ALMOST every year for the past 50 years, universities in Australia have faced some sort of review. Most focused on the role of academics, even though general staff outnumber them by about three to one.
The fact that academics get all the top jobs and the social status, plus higher salaries and free trips overseas, has led to general staff being likened to a "forgotten people".
But the distinctions between general and academic work are blurring, says a study for the federal education department by the Australian Centre for Industrial Relations Research and Training at the University of Sydney. "Most general staff in universities are women and the relative size of the clerical workforce means they are disproportionately located in lower-level positions," the report says.
Industrial relations arrangements do not adequately reflect these changes, the study says. It points to an underlying feeling, particularly among general staff unions, that members are at a disadvantage compared with academic staff in areas where their responsibilities overlap.
There is a huge salary differential.
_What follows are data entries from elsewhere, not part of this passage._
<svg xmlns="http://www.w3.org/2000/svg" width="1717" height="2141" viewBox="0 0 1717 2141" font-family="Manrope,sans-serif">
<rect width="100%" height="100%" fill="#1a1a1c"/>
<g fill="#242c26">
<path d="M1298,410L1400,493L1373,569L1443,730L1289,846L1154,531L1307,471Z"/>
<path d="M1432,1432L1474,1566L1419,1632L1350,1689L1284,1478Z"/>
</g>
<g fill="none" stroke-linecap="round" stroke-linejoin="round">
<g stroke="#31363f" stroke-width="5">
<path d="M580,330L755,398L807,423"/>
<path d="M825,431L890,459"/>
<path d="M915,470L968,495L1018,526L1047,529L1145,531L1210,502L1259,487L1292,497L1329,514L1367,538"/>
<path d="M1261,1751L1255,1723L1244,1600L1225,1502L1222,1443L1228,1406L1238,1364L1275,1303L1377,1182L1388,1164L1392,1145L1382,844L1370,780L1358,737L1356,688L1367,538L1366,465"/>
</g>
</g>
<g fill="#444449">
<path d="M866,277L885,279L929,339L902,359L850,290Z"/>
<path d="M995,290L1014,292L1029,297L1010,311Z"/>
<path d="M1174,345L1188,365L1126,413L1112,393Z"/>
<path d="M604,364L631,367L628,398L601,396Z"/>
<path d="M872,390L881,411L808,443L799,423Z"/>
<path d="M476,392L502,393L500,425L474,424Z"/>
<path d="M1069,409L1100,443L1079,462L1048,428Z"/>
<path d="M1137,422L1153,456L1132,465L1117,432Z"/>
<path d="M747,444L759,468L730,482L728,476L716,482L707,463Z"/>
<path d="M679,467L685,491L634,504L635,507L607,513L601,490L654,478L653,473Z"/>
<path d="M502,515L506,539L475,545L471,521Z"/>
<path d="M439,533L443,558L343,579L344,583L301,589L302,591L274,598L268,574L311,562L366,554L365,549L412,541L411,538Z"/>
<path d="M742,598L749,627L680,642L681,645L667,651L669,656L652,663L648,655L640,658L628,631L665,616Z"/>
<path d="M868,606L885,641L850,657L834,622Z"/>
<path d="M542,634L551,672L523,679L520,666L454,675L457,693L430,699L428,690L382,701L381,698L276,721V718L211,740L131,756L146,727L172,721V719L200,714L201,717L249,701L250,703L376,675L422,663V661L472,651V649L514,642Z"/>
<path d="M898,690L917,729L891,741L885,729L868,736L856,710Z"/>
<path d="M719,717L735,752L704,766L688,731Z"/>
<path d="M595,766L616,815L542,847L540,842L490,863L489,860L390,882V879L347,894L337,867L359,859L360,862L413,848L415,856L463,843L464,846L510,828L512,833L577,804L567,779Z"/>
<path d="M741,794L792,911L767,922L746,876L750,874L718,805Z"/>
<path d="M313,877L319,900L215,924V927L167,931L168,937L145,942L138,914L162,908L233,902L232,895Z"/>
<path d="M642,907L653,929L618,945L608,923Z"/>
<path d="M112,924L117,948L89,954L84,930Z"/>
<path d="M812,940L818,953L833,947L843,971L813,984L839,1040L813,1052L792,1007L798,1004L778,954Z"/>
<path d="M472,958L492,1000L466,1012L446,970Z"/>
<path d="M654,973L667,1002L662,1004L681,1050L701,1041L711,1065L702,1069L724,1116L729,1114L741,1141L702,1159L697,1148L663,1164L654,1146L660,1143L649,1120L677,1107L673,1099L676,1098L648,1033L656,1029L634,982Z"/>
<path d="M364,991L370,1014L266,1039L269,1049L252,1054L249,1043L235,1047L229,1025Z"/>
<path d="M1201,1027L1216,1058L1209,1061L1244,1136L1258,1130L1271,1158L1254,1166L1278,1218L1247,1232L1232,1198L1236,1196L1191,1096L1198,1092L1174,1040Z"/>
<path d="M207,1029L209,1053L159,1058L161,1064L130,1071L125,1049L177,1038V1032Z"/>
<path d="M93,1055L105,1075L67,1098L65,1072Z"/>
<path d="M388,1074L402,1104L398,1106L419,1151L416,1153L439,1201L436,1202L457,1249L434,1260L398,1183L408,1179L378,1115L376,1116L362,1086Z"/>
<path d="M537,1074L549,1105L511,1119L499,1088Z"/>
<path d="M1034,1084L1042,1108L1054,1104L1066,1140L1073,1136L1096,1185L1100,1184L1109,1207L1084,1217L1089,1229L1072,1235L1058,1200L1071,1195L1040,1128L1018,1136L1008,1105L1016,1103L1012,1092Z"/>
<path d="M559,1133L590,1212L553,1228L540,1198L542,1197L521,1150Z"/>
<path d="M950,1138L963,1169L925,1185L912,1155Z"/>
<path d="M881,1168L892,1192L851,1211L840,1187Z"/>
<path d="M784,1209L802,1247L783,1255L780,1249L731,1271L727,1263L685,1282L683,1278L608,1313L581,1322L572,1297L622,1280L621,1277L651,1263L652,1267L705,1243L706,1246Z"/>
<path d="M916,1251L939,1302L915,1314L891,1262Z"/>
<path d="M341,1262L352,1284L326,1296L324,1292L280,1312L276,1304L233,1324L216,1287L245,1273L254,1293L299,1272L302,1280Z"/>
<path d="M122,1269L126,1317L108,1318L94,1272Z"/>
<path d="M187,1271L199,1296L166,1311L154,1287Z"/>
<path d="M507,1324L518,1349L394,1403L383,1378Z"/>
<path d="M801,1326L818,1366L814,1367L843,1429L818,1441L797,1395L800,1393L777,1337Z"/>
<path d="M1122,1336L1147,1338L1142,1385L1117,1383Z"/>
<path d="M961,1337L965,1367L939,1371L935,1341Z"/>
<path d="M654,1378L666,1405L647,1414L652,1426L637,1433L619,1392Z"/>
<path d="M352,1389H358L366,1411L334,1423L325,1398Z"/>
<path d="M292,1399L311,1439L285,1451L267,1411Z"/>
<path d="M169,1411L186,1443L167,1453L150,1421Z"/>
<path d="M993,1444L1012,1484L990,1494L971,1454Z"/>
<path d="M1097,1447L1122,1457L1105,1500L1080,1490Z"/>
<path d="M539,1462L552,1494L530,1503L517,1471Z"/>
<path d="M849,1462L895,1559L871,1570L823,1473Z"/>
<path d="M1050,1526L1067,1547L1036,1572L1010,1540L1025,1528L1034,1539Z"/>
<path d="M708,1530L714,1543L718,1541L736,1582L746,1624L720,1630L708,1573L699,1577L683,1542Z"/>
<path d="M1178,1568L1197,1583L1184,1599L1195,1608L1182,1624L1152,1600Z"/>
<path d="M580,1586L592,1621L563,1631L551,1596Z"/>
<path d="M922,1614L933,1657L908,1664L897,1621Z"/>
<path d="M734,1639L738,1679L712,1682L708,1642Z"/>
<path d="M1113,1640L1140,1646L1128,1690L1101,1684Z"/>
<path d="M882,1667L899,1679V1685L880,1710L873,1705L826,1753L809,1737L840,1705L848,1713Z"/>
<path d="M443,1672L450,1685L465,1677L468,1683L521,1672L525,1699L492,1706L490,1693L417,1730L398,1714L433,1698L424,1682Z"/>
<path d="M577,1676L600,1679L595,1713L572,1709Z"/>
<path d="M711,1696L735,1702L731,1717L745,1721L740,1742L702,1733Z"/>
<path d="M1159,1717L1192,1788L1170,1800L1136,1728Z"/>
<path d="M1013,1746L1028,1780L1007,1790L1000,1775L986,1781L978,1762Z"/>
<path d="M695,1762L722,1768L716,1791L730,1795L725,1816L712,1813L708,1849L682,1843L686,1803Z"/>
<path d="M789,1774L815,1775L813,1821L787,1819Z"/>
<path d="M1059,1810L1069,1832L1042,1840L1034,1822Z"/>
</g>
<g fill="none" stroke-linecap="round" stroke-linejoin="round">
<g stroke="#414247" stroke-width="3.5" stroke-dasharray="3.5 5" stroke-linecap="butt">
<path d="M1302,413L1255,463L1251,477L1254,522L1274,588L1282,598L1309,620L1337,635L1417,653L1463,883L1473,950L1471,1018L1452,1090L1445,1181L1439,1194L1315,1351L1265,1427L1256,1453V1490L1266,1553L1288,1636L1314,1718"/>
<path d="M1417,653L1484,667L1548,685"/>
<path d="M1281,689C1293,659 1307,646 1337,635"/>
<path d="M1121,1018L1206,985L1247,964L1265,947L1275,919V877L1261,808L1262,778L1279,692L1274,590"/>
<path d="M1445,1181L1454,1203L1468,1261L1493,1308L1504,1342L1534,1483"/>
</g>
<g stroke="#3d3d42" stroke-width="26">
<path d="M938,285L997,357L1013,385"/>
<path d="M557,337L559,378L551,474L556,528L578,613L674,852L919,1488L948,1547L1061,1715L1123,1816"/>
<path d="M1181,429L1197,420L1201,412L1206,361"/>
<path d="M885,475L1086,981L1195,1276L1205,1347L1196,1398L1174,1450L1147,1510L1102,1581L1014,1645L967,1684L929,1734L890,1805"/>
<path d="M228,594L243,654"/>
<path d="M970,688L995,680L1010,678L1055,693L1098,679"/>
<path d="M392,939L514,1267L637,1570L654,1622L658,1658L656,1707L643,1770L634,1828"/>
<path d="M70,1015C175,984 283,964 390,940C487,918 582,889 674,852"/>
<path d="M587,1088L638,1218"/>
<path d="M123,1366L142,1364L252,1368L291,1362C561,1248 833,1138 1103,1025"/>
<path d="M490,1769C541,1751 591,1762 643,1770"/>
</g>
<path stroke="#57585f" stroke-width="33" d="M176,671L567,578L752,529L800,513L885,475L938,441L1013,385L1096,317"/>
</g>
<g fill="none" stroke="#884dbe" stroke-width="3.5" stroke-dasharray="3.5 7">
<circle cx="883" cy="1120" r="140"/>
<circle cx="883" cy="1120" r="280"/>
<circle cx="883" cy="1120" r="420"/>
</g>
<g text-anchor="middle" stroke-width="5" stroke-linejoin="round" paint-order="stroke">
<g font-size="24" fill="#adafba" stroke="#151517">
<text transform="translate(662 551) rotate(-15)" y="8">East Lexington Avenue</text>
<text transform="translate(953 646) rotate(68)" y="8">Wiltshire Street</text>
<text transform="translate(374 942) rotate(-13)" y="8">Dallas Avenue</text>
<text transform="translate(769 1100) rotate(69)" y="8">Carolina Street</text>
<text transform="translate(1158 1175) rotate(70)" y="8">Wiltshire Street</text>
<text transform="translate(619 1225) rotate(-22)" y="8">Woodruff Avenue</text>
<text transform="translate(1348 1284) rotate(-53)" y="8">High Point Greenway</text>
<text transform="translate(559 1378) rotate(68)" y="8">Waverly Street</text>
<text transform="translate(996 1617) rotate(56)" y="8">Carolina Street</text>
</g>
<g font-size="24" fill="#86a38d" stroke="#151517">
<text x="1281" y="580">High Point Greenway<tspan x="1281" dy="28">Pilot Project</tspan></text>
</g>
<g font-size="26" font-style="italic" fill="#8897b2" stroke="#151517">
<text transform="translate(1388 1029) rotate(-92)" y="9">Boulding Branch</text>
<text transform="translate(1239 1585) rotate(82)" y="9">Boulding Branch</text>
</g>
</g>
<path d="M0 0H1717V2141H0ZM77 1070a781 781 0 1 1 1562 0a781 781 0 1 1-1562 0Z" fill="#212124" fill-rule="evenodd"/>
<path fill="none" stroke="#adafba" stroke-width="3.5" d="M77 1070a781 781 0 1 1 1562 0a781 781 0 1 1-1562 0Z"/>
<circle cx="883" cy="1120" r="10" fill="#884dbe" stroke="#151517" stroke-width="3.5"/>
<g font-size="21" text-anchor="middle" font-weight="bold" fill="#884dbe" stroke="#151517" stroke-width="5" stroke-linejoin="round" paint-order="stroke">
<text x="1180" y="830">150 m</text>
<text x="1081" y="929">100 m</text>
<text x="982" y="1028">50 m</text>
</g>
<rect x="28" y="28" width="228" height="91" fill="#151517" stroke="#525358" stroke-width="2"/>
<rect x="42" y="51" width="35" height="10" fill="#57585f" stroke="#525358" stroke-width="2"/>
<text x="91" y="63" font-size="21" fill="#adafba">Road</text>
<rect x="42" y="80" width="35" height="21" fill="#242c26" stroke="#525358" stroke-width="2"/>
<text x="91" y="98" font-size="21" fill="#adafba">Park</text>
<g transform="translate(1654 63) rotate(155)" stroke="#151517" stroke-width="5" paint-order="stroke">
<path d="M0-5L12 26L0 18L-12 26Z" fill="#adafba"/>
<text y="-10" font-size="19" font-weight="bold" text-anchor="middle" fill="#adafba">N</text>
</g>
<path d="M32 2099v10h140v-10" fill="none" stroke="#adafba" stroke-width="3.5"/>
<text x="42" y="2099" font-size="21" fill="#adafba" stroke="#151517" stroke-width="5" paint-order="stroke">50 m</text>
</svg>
An academic at the top level of the salary scale, for example, will earn more than Aus$90,000 (Pounds 33,500) this year whereas a general staff member on the highest level will be paid only Aus$60,000.
Similarly, while a newcomer employed in an administrative, professional or technical post will be lucky if she makes Aus$12,000 a year, a young lecturer on the lowest level will be paid nearly three times this sum.
But when the researchers visited universities they found that some administrators were lecturing in business studies and that many academics spent most of their time doing administration. "In laboratory areas, professional officers were being increasingly called on to undertake tutoring and/or lecturing at the undergraduate and, at times, postgraduate level," the report states.
Even with the differences in salary and status, however, when general staff were asked if they would like to obtain academic classifications, most professional officers preferred the certainty of standard hours, holidays and pay rates to what were seen as less defined "academic" conditions, particularly given the sharp rise in contract and sessional work.